By this time things should be shutting down but in some ways, things are heating up. I missed writing on Friday but what happened then and continued into today was heightened concern over the actions of Third Avenue although the week-end relieved tensions a bit. Nevertheless, high yield instruments and funds got hammered again today and the concern out there regarding the liquidity in the marketplace remains at elevated levels. There is also a lot of scrambling going on to find cover for various positions which one should expect except that that in itself is causing addition concern.
I am pretty much clueless as to the various methods, real and synthetic to obtain cover these days. Some I am sure are perfectly fine; others I am afraid, just like in times past, are figments of intense self-delusion; others, and here is where it gets scary, may exacerbate the problem. What has been seen is the purchase of puts on an ETF as a manner of obtaining short cover against widely held positions in individual securities similar in profile to those in the ETF. This is way over my head but some folks in whom I have a good deal of confidence tell me that there ain't nobody out there who, because of the nature of the beast, know how a grouping of ETFs much less a individual ETF is going to behave if things get dicey which means there is probably not going to be solid pricing for the position which means--well, it can mean a lot, some of it not very good. Suffice to say that people are treading very carefully towards the close of business this year...and the closing of the books.
However, coupled with what is going on Over Here , we should not lose sight of the latest problems facing the emerging markets that are looking at a classic case of possible credit default brought on by currencies getting whacked by impending interest rate rise, and exposure in foreign currencies on the part of indigenous corporations...to wit, Russia, where the Ruble took a huge hit last week as did everyone else in the neighborhood. We have seen the result of currency risk before; it's not pretty and this time around the world situation is tenser than it has been in a decade. This is a not your every-day year end.
Then, of course, Wednesday is Janet's day. The Big Rate Rise. There were actually some folks out loose today arguing that she simply can't raise rates with all that is going on. Maybe, but despite my losing another $.25 it looks like it's a done deal. But if she doesn't....oh boy, would I have things to write about. One can dream, can't one?
Showing posts with label Market Liquidity. Show all posts
Showing posts with label Market Liquidity. Show all posts
Monday, December 14, 2015
AN ODD YEAR-END
Labels:
Currency Risk,
ETFs,
High Yield,
Market Liquidity
Monday, December 7, 2015
A REALLY BAD DAY
Something happened that I don't really understand and given the commentary, not many other people do as well. With that in mind, a few quick thoughts.
Everything got hammered today; equities, bonds and currencies--especially the dollar. That doesn't happen a lot so you have to start looking for reasons but there aren't a lot hiding in plain sight or anywhere else for that matter.
I confess I'm in no better shape than anyone else...worst shape I suspect as understanding this market is impossible without being involved in the same and last time that happened was a long time ago. My best guess is that the Mario blooper of last week was not a one day event in the sense it revealed some structural shortcomings that were heretofore unnoticed or, frankly, being ignored which justified or not, caused an intense concern as to what risks were really out there among market participants.

**Given material**:

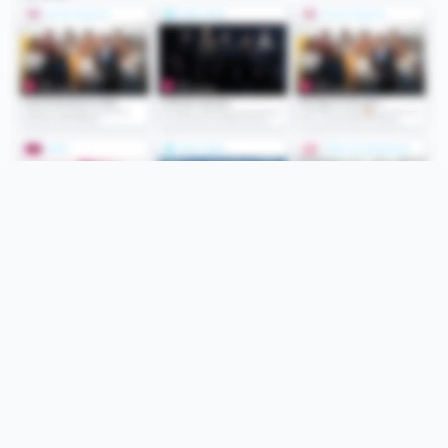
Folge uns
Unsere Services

**Exercise requirements**:
(a) Reproduce the market commentary between "Everything got hammered" and "among market participants.", inclusive.
(b) Continue the market commentary from its final sentence onward.
The lines above have no connection to the market commentary.

**Per-task outputs**:
(a)
Everything got hammered today; equities, bonds and currencies--especially the dollar. That doesn't happen a lot so you have to start looking for reasons but there aren't a lot hiding in plain sight or anywhere else for that matter.
I confess I'm in no better shape than anyone else...worst shape I suspect as understanding this market is impossible without being involved in the same and last time that happened was a long time ago. My best guess is that the Mario blooper of last week was not a one day event in the sense it revealed some structural shortcomings that were heretofore unnoticed or, frankly, being ignored which justified or not, caused an intense concern as to what risks were really out there among market participants.

(b)
In conversations with Max it was clear that the crowded or tight trade in the dollar/Euro which of course influenced various positions in all sorts of risk asset had trouble clearing and for some people probably never did. Forget about all the protestations to the contrary; the liquidity in this market stinks. Recognizing and admitting to the reality of course leads one to the conclusion that it is due to some extent--one can debate the true extent--of the emergence of the massive set of regulations over the past few years. While this is unsettling to the egos of some people, it also leads to a refusal to understand just what is going on in one sense and in an entirely difference sense, a mis-assessment of the risk overhanging the capital markets. That is not to make a judgement as to the amount or nature of risk in any way but what I think I missed last week was the when we spoke of certain players not even trying to unwind but simply taking and marking losses, was that as a result, market participants began to ask themselves as to the true state of very specific names; this is exactly what happened in 2008-09. When this happens, the cause of the problem if indeed it is liquidity-related, exacerbates, and moves from a simple ability to adjust positions to being able to fund continuing operations.
I am not suggesting an imminent collapse but it wouldn't be a bad idea if some adult out there--if there is one hanging about--have a few words to say on the subject of market sustainability just to let folks know that someone is thinking about these things which I am sure (hope?) they are.
Today was borne of deep uncertainty and nervousness. Those sorts of fears can be allayed if not terminated with some well-chosen words from the right people. The new leadership theory of "leading from behind" has no place here.
Everything got hammered today; equities, bonds and currencies--especially the dollar. That doesn't happen a lot so you have to start looking for reasons but there aren't a lot hiding in plain sight or anywhere else for that matter.
I confess I'm in no better shape than anyone else...worst shape I suspect as understanding this market is impossible without being involved in the same and last time that happened was a long time ago. My best guess is that the Mario blooper of last week was not a one day event in the sense it revealed some structural shortcomings that were heretofore unnoticed or, frankly, being ignored which justified or not, caused an intense concern as to what risks were really out there among market participants.
In conversations with Max it was clear that the crowded or tight trade in the dollar/Euro which of course influenced various positions in all sorts of risk asset had trouble clearing and for some people probably never did. Forget about all the protestations to the contrary; the liquidity in this market stinks. Recognizing and admitting to the reality of course leads one to the conclusion that it is due to some extent--one can debate the true extent--of the emergence of the massive set of regulations over the past few years. While this is unsettling to the egos of some people, it also leads to a refusal to understand just what is going on in one sense and in an entirely difference sense, a mis-assessment of the risk overhanging the capital markets. That is not to make a judgement as to the amount or nature of risk in any way but what I think I missed last week was the when we spoke of certain players not even trying to unwind but simply taking and marking losses, was that as a result, market participants began to ask themselves as to the true state of very specific names; this is exactly what happened in 2008-09. When this happens, the cause of the problem if indeed it is liquidity-related, exacerbates, and moves from a simple ability to adjust positions to being able to fund continuing operations.
I am not suggesting an imminent collapse but it wouldn't be a bad idea if some adult out there--if there is one hanging about--have a few words to say on the subject of market sustainability just to let folks know that someone is thinking about these things which I am sure (hope?) they are.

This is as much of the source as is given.